TASK INSTRUCTIONS:
1. Decide whether each statement below agrees with the letters to the editor. For each, answer yes or no and quote the words of the letters that settle it: (a) Signal is outlawed in China, Iran, Cuba and Russia. (b) A complex white-collar investigation can usually be finished within a few months. (c) The letter on white-collar crime proposes that witnesses be required to answer police questions.
2. Write the next part of the letters to the editor on secure file transfer and white-collar crime, picking up after their final sentence.

TEXT BLOCK:
============
Secure file transfer is already provided by several high-quality, tested programs, notably Signal, which is secure enough that China, Iran, Cuba and Russia outlaw it.

If they hate it, we should love it – and not reinvent the wheel.

David Collier-Brown Toronto

Needs teeth

Re “Ottawa puts a little Band-Aid on Canada’s white-collar crime epidemic” (Report on Business, May 15): Having worked most of my career investigating white-collar crime and government corruption cases, I concur: Whistle-blowers need protection. Unfortunately, an investigation with a high likelihood of conviction does not a whistle-blower make.

Everything must be corroborated. Colleagues, executives and organizations as a whole are much less inclined to co-operate. More often than not, concerns over privacy rights, public perception and liability win out over doing the right thing.

It can take two years or more to complete a complex white-collar investigation and still have limited evidence because of reluctant witnesses. Furthermore, Crown prosecutors face teams of the best defence lawyers money can buy.

If Canada can only afford a Band-Aid budget to combat white-collar crime, then the RCMP and other law enforcement agencies need the power to compel witnesses to sit down for interviews. They can choose to not answer, but at least give police the authority to ask questions.
============
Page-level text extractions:
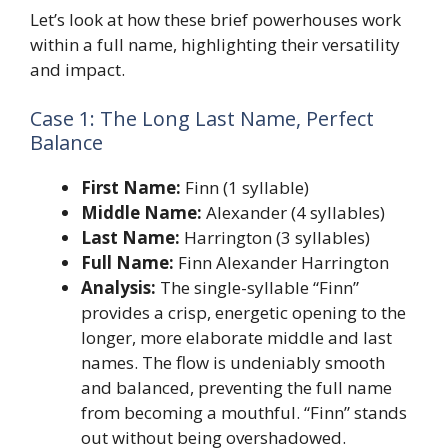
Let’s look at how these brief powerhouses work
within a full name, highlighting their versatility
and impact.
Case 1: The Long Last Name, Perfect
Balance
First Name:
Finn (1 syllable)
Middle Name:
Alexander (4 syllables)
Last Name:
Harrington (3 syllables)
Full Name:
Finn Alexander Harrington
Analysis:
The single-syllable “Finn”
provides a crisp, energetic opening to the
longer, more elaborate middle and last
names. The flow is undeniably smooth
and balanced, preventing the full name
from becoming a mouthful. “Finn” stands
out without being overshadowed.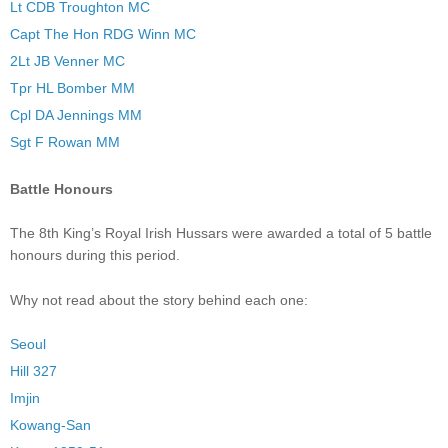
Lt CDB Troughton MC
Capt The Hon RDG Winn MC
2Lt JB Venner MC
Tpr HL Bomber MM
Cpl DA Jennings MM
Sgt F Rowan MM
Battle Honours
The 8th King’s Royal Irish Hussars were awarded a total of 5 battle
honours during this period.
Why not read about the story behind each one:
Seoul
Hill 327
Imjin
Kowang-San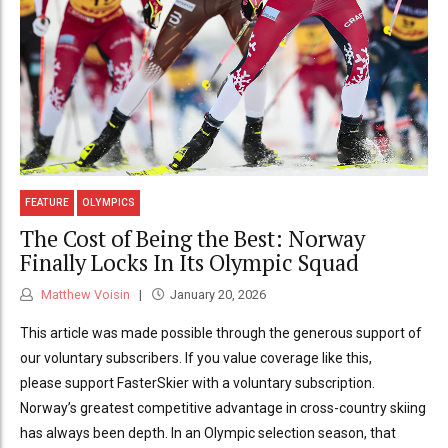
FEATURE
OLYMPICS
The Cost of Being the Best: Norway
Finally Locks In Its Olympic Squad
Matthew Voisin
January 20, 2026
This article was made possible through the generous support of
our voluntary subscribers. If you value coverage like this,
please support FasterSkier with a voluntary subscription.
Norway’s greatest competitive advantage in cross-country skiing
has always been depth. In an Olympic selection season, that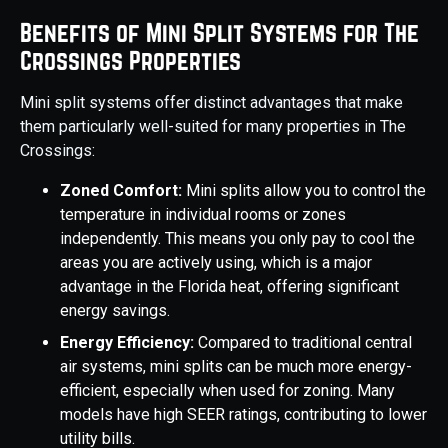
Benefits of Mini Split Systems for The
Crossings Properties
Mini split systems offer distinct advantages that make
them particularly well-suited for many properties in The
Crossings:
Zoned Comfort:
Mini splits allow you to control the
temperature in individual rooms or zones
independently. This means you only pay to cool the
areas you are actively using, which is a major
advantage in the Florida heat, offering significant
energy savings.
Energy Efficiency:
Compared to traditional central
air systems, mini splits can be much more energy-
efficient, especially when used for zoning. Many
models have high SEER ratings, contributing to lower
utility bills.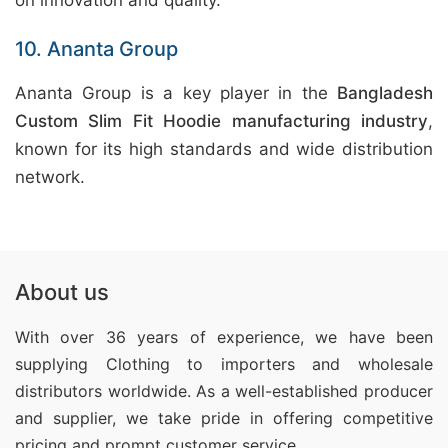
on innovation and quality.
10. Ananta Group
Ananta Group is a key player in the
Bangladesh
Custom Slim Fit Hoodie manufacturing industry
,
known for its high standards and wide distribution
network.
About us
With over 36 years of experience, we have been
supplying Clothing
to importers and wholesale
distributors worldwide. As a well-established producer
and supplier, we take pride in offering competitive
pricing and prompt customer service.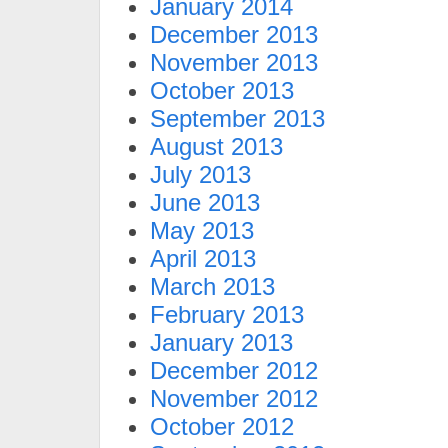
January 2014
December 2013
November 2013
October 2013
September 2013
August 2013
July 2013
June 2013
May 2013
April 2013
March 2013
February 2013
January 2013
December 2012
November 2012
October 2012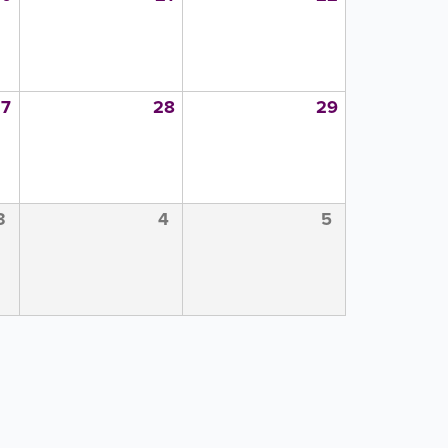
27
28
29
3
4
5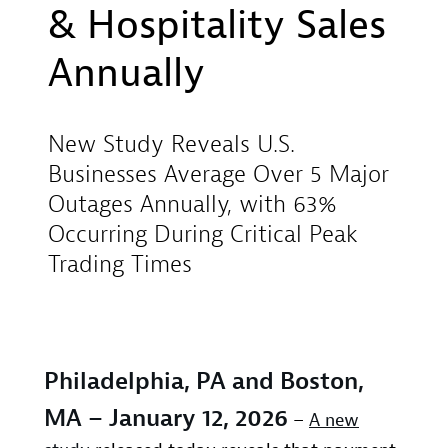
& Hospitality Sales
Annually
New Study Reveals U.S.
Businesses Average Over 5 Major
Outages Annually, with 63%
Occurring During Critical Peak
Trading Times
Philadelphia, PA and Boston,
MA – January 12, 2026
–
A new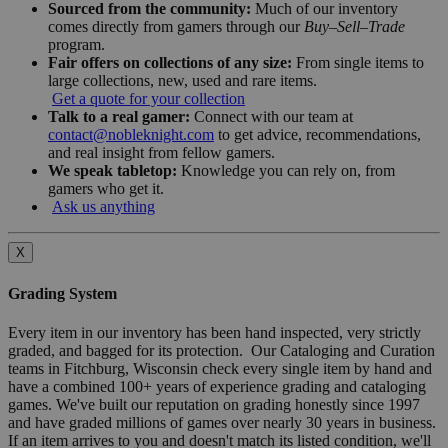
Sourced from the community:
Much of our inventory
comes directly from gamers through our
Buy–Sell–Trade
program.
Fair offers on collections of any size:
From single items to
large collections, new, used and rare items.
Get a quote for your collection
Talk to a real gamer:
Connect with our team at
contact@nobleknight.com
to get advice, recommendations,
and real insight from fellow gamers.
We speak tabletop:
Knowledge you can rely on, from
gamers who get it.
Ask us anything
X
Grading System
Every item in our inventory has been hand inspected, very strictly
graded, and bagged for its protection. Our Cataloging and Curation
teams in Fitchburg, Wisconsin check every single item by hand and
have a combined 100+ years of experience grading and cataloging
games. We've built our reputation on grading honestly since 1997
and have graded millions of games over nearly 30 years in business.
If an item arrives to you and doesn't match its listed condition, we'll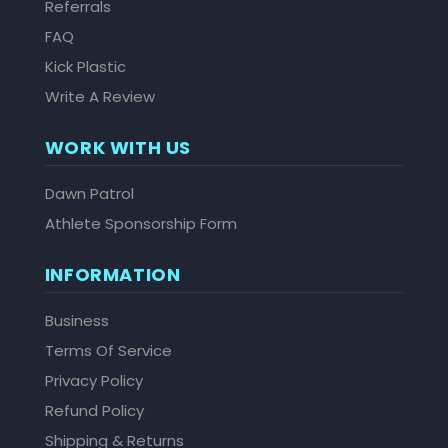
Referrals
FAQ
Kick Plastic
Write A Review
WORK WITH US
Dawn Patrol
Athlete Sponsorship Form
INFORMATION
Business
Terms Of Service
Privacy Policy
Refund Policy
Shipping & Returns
============
PER-TASK ANSWERS:
1.
(a) Yes: "secure enough that China, Iran, Cuba and Russia outlaw it."
(b) No: "It can take two years or more to complete a complex white-collar investigation"
(c) No: "They can choose to not answer, but at least give police the authority to ask questions."

2.
Denis Desnoyers Superintendent (retired), RCMP; chief partnerships officer and associate instructor, Canadian Insider Risk Management Centre of Excellence; Ottawa

No fly

Re “Snowbirds to be grounded until early 2030s while new planes are acquired” (May 20): This is a severe blow to Canada and its culture and identity. Canada has few iconic symbols that link this nation from coast to coast to coast, yet the government is intent on removing an important one for no apparent reason I can see.

Canadian airshows, showcases of Canadian innovation and talent, will have virtually no Royal Canadian Air Force presence. Instead, Canadians will be treated to displays of American air power. Is this really what the government intends when it seeks to diversify away from the United States and show our own defence capabilities?

In a time when the government is desperately trying to spend on defence, when it has difficulty recruiting for the Canadian Armed Forces and when separation movements are active in two provinces, I find it ironic that the choice is to ground one of the key symbols of Canadian identity and unity.

Save our Snowbirds.

Ed McDonald Sturgeon, Alta.


I consider the Snowbirds providing entertainment at taxpayer expense an ill-conceived generosity, particularly in view of the 10 lives lost during its existence and on top of its annual cost approaching $10-million.

The Defence Department should stick to its knitting, rather than foolishly committing another few billion dollars for the purchase of new planes, implying that this infantile entertainment and accompanying environmental damage will be perpetuated for anther two decades or so.

C. William Lambermont Toronto


This is likely going to be an expensive and poor decision.

Anyone who knows about aerobatics, and especially formation aerobatics, will testify that these skills must be practised regularly and systematically in order to ensure they are safely and professionally executed.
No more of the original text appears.